Il fut surpris de son propre sang-froid. Peut-être était-il sorti de la zone de turbulences, à présent.
— Va me chercher Halefice, dit-il.
— Il y a de nouvelles difficultés, Jacomin, déclara immédiatement Mandralisca lorsque l’aide de camp arriva.
— Autres que l’arrivée de Dekkeret et la disparition du Métamorphe, Votre Excellence ?
— Autres que celles-là, oui.
Mandralisca lui fournit un bref résumé de ses propres tentatives contrecarrées contre Dekkeret avec le casque, et de la recherche infructueuse d’un Métamorphe coopératif dans le bazar par Thastain.
— Très bientôt, j’imagine, le Coronal se dirigera vers nous. L’assistance Changeforme sur laquelle je comptais ne se matérialisera à l’évidence pas. Quant aux forces militaires que nous avons pu lever nous-mêmes, elles sont suffisantes pour défendre Ni-moya, j’imagine, mais pas pour nous permettre d’aller au-delà du périmètre des terres que nous détenons déjà.
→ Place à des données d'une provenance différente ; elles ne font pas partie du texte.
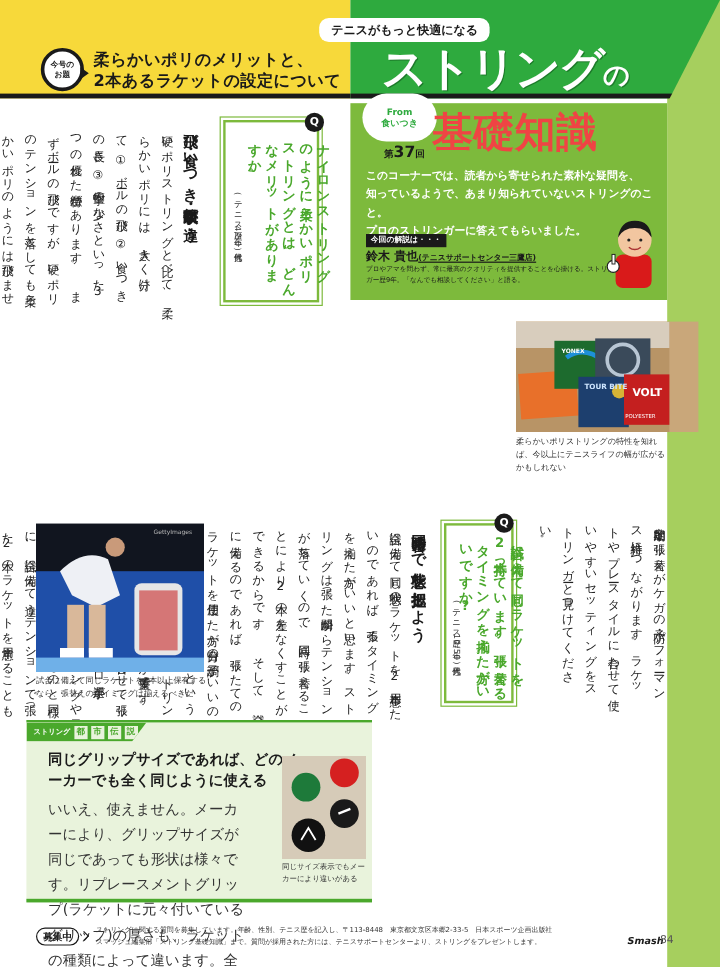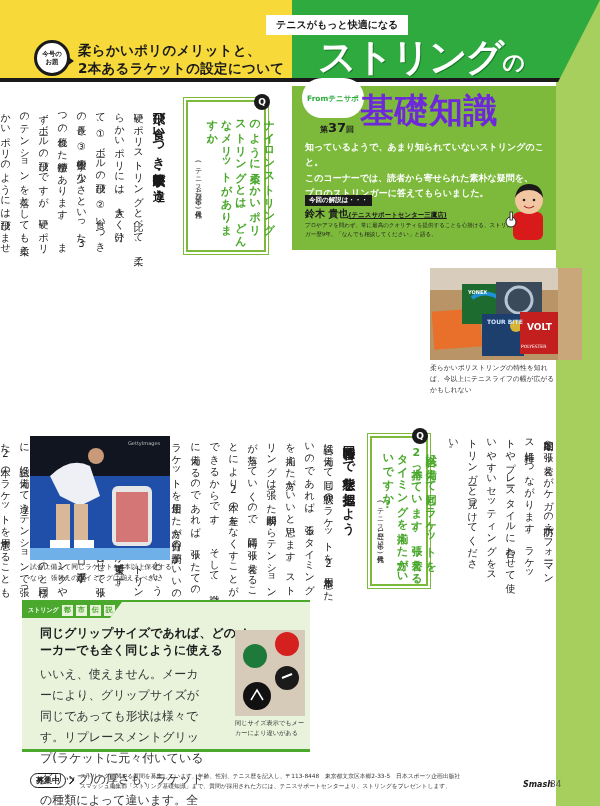"テニスがもっと快適になる" .tagline-pill { border-radius: 0 -> 8px }
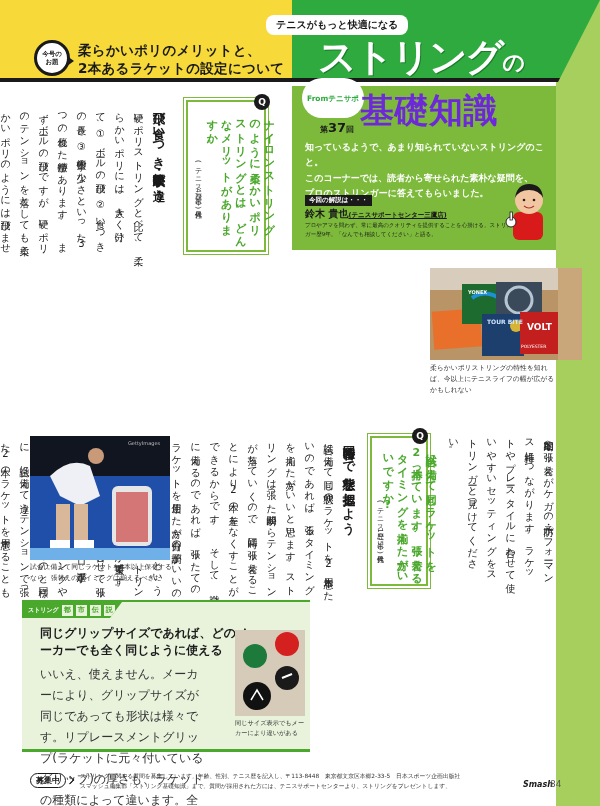"From" .from-badge { flex-direction: none -> column }
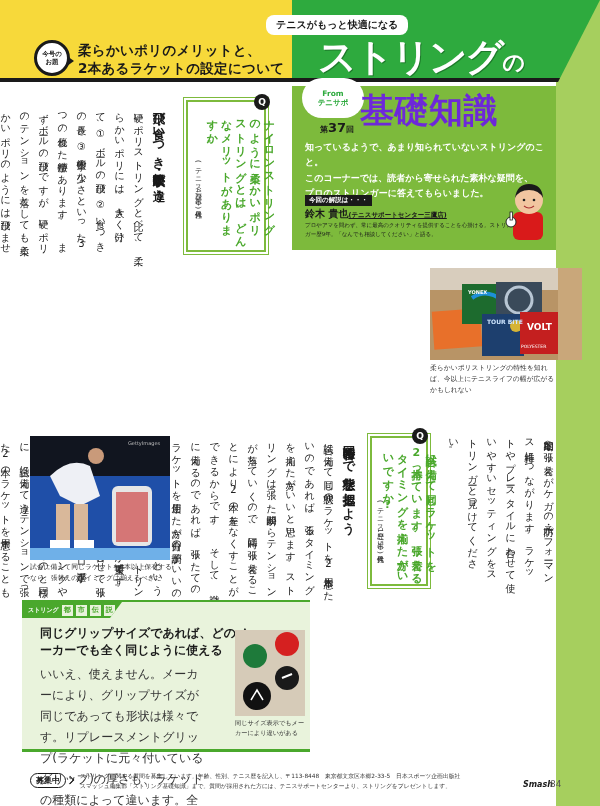"テニサポ" span { text: テニサポ -> 食いつき }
Halefice eut une expression affligée.
— Alors, qu’allons-nous faire, Votre Grâce ?
— J’ai un nouveau plan.
Mandralisca fit passer son regard de Halefice à Barjazid, de Barjazid à Thastain, laissant ses yeux s’attarder sur chacun d’eux, les éprouvant attentivement, cherchant à évaluer leur loyauté.
— Vous trois serez les premiers à l’entendre, et vous serez également les derniers. Le voici : le Lord Gaviral invitera Dekkeret à des pourparlers à un endroit à mi-chemin de Piliplok et Ni-moya, lui disant que nous voulons parvenir à une solution pacifique à nos différends, un compromis qui prenne en compte les doléances de Zimroel, sans endommager la structure du gouvernement impérial. Je sais que cela le séduira. Nous nous assiérons ensemble autour d’une table et essaierons de régler la situation. Nous lui ferons part de nos conditions et écouterons les siennes.
— Et ensuite ?
— Et ensuite, reprit Mandralisca, juste au moment où les négociations se passeront aussi bien que possible, Jacomin, nous le tuerons.